I subscribe to "Medicare Watch," a newsletter of the advocacy group, Medicare Rights Center. Their latest e-mail cites a source that the United States has fallen to last place among 19 countries in deaths from preventable and treatable diseases. In other analyses I have read, the United States does poorly in cost effectiveness as well as other areas in health care. In other words many citizens of the free world get more bang for their buck! I would restate it in different terms: single payer is more effective not having to pay stockholders, brokers, agents, CEO’s stock options and golden parachutes, or inefficiencies of administration comparable to a single payer system such as Medicare or the Veteran’s Administration.
Simply said, as a beneficiary and taxpayer, I would much rather pay my local hospital and staff, my physician and his/her absolutely necessary support, and clinical and test services in the form of Medicare premiums and co-pays rather than to an unnecessary third party such as the health care insurance industry with all their baggage.
Single payer is the cost effective solution not only for Medicare but for UHC. I will cede auto, home, liability, but never, never health care to the insurance industry or for the matter to the pharmaceuticals.
Don't think that a single payer system would be more cost efficient. Government programs are notorious for becoming bloated and cumbersome. Many nations that currently have single payer systems are beginning to take a second look at them because of the cost and quality of medical services. Right now in Medicare, you have the government setting prices (dictating how much they will pay physicians) and many doctors are either refusing to see more Medicare patients, limiting the number of Medicare patients or even opting out of Medicare completely. In some parts of the country, Medicare patients have to wait six months or longer just to see a primary care physician as a new patient.
One problem with Canada's single payer system is a chronic shortage of doctors and medical facilities. One person I know from Toronto told me that people find it nearly impossible to find a doctor that is accepting new patients now. Many Canadian physicians are deciding to cross the border into the USA to practice medicine and affluent Canadian citizens are getting their medical treatment in the states. In some instances, the privincial government is encouraging it as I stated in an earlier posting.

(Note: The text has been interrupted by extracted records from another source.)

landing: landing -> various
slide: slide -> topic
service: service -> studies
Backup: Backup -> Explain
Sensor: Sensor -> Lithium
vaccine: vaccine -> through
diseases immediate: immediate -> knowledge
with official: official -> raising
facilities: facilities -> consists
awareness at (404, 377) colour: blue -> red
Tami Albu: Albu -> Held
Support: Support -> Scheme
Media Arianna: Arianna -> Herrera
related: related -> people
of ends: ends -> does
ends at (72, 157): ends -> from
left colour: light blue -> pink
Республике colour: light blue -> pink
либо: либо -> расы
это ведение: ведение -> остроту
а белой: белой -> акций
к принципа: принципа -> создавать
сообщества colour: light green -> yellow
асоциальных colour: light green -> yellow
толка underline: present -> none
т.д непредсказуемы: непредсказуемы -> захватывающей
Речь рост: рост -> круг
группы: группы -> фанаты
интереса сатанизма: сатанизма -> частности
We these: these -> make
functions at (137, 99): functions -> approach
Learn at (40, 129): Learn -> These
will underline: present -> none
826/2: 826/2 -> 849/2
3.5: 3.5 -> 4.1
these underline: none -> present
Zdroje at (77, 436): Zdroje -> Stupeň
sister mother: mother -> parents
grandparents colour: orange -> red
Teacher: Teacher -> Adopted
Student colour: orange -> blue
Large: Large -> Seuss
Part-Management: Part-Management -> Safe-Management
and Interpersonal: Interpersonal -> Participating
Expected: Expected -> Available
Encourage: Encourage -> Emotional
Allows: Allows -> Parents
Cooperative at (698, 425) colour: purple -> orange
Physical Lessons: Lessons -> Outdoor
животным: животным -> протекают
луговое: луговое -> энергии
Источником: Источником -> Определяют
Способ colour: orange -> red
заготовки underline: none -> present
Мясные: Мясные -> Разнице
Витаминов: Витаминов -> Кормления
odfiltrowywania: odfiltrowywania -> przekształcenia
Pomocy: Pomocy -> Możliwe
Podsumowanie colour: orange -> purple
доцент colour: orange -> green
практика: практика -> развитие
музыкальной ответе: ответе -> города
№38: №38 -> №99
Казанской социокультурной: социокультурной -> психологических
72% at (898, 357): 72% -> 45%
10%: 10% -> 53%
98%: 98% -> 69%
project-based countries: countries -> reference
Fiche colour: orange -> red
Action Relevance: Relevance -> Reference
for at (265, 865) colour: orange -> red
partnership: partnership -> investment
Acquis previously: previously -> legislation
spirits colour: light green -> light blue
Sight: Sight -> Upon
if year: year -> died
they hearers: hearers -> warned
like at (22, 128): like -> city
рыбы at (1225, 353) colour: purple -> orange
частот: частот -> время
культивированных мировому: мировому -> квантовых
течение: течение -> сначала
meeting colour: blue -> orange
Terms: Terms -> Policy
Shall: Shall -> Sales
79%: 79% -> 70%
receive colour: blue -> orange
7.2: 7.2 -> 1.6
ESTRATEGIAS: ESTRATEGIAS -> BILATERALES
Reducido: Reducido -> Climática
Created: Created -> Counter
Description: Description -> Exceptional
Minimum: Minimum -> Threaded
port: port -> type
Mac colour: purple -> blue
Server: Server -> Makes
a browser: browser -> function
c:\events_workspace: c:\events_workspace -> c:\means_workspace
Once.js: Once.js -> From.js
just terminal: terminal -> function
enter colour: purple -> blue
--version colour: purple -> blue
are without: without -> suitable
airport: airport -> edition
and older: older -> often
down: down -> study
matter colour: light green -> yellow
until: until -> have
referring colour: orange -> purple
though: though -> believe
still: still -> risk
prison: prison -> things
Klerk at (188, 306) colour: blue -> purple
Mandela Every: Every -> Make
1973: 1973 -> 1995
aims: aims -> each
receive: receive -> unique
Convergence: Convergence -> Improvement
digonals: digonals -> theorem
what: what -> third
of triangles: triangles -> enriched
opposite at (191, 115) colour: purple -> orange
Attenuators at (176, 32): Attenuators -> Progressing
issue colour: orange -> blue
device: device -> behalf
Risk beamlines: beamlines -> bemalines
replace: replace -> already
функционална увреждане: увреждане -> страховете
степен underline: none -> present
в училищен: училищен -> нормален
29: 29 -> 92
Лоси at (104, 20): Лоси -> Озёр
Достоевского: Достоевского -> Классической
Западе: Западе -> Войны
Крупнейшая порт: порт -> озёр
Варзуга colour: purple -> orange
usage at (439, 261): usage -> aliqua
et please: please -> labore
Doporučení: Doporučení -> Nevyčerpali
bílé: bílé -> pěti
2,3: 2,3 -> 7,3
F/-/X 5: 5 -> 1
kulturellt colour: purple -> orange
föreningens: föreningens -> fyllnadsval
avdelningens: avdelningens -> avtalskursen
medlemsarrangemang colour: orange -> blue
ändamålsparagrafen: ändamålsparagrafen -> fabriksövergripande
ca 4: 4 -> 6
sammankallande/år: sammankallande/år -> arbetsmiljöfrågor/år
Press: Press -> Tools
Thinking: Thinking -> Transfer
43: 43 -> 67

In the UK, where they have a truly socialized medical system where the medical personnel are actually government employees, people are complaining about the deterioration of medical care and the "don't care" attitude of medical personnel. In both the UK and Canada, the tax burden to pay for their health care has become a cause for concern and both nations are considering cutting benefits and instituting some private health insurance.
Going down the single payer route may also stifle innovation and new development of health care. The profit motive is very strong and tends to reward efficiencies and innovations. There is a cost to process and adjudicate claims no matter whether there is a single payer system or a private health insurance system. A government run system is not necessarily the most efficient.
An example of some pitfalls of a single payer system can be seen here in Ohio. Ohio's workers compensation system is a state run monopoly. There is no private workers compensation insurance in Ohio. During the 1990s, a number of innovations to the system that made it resemble more like a private business had the effect of reducing workers compensation premiums paid by employers while not compromising benefits paid to injured workers.
However during the past decade, Ohio had a very incompetent governor who largely followed the lead of republican party officials in his appointments. He appointed a major republican fund raiser to manage the funds in the workers comp account. What he did was to invest the workers comp funds in rare coins through his coin brokerage and wound up losing more then 300 million from the fund when the investments taanked. Of course, he made a great profit on the deal since he owned the coin brokerage. The resulting scandal swept out the republican party from just about all statewide offices in 2006 and this man is now serving a prison sentence.